Brown Spey Shrimp

This fly is meant to be camouflaged in its environment. Here along the Swedish coast kelp grows everywhere. The theory is that the fish should discover the fly, not see it from miles away. I believe that wary fish, that easily gets scared, will not eat a fly if it finds it suspicious. Even though neon pink and orange shrimp patterns with flash dubbing and fluorescent colours undeniably works, I find it that this theory works better. The fish should not be interrupted from its “searching mode” by something strange. This is something I believe firmly in, especially when fishing for wary large trout in clear low water.

Project Dammån

This particular water is a relatively well known for holding large migrating trout. The water itself is a 40km long river running down from Höglekardalen down to Ockesjön/Storsjön and Kvissleströmmarna. It is sensitive to rain and air temperature changes. When it rains the water gets greyish. When you still have the runoff from the mountain snow the water level can be high, difficult and dangerous to fish. Felt shoes are a must here. No rubber sole (Vibram Sticky Rubber etc.) , no matter what the advertisement says or how many spikes and cleats you install, gives you a secure grip. Don’t take a chance on this one. One trip my felt shoes cashed in its chips, and I was left with my rubber sole ones and a wading staff. I fell 4-5 times and it only ended with a sore hip for some weeks. It could easily have gone much worse.


All fish migrating is lifted by hand over the powerplant that obstructs the normal waterway. Due to this all fish are recorded and all data are made publicly available. Average fish is just under 2kg. The manual handling goes on during the season and off season they open the passage, and the fish can pass freely. I really hope they install an automatic fish counter here instead. I understand that the manual lifting is a bit of a tourist attraction and all, but to get a correct count over the whole season would be amazing.

There are plenty of hot spots but holds relatively little, but big fish. To be on the move is one of the keys here.

My favourite condition to fish this water is when the water is low and clear.
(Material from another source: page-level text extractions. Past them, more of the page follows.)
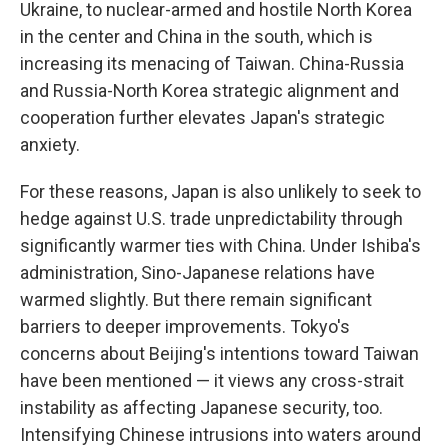
Ukraine, to nuclear-armed and hostile North Korea
in the center and China in the south, which is
increasing its menacing of Taiwan. China-Russia
and Russia-North Korea strategic alignment and
cooperation further elevates Japan's strategic
anxiety.
For these reasons, Japan is also unlikely to seek to
hedge against U.S. trade unpredictability through
significantly warmer ties with China. Under Ishiba's
administration, Sino-Japanese relations have
warmed slightly. But there remain significant
barriers to deeper improvements. Tokyo's
concerns about Beijing's intentions toward Taiwan
have been mentioned — it views any cross-strait
instability as affecting Japanese security, too.
Intensifying Chinese intrusions into waters around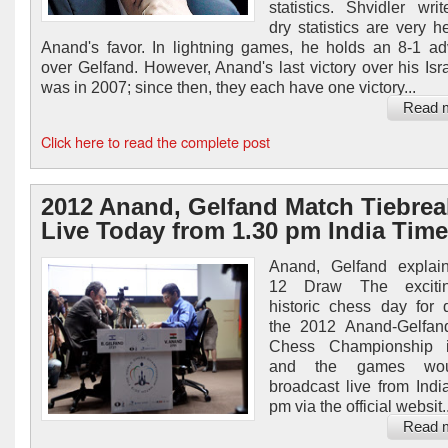
statistics. Shvidler wri
dry statistics are very h
Anand's favor. In lightning games, he holds an 8-1 a
over Gelfand. However, Anand's last victory over his Israe
was in 2007; since then, they each have one victory...
Read 
Click here to read the complete post
2012 Anand, Gelfand Match Tiebrea
Live Today from 1.30 pm India Time
Anand, Gelfand expla
12 Draw The exciti
historic chess day for 
the 2012 Anand-Gelfan
Chess Championship 
and the games wo
broadcast live from Indi
pm via the official websit..
Read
Perfect conditions are when the temperature is rising, or stable at high. This triggers these trout to migrate. The higher the temperature the more aggressive these fish become. I used to book a cabin up here in advance, but after having bad luck with the weather a few trips (it takes 10hrs with car from my home) I don’t anymore. I just prepare camping equipment and check the weather forecast. If I see that the weather is getting warm, I go. If its cold, there are other places to fish…

When the water gets really low and clear, and the trout have nowhere to hide I have found them sitting in the deeper holes. You can sometimes see them fight over a hiding spot, especially in stretches of knee deep water with a few holes. Those holes are golden, especially on the shady side…
So, this year I’m having an idea. I’m going to divide at least one of my trips to Dammån in three. Equal parts night, morning, day and evening fishing. Im going to try out 3 different techniques, which on of them is sacrilege to me, but, Im going to do it anyway.

  • One will be fishing with #5 line floating high on the water film, on the drift with a long leader and small natural coloured tubeflys with a small double or triple hook.
  • The next will be fishing larger streamers, minnow imitations Kelly Gallup style with a full intermediate line downstream.
  • And the last one. The ugly one. Weighted squirmies with an indicator. I just must. I do not want to. But I need to see the result.

The whole point of this experiment is to challenge my own beliefs on what works and what does not. Three different ways. Let’s see which works the best and maybe, different techniques on different times of the day will work better.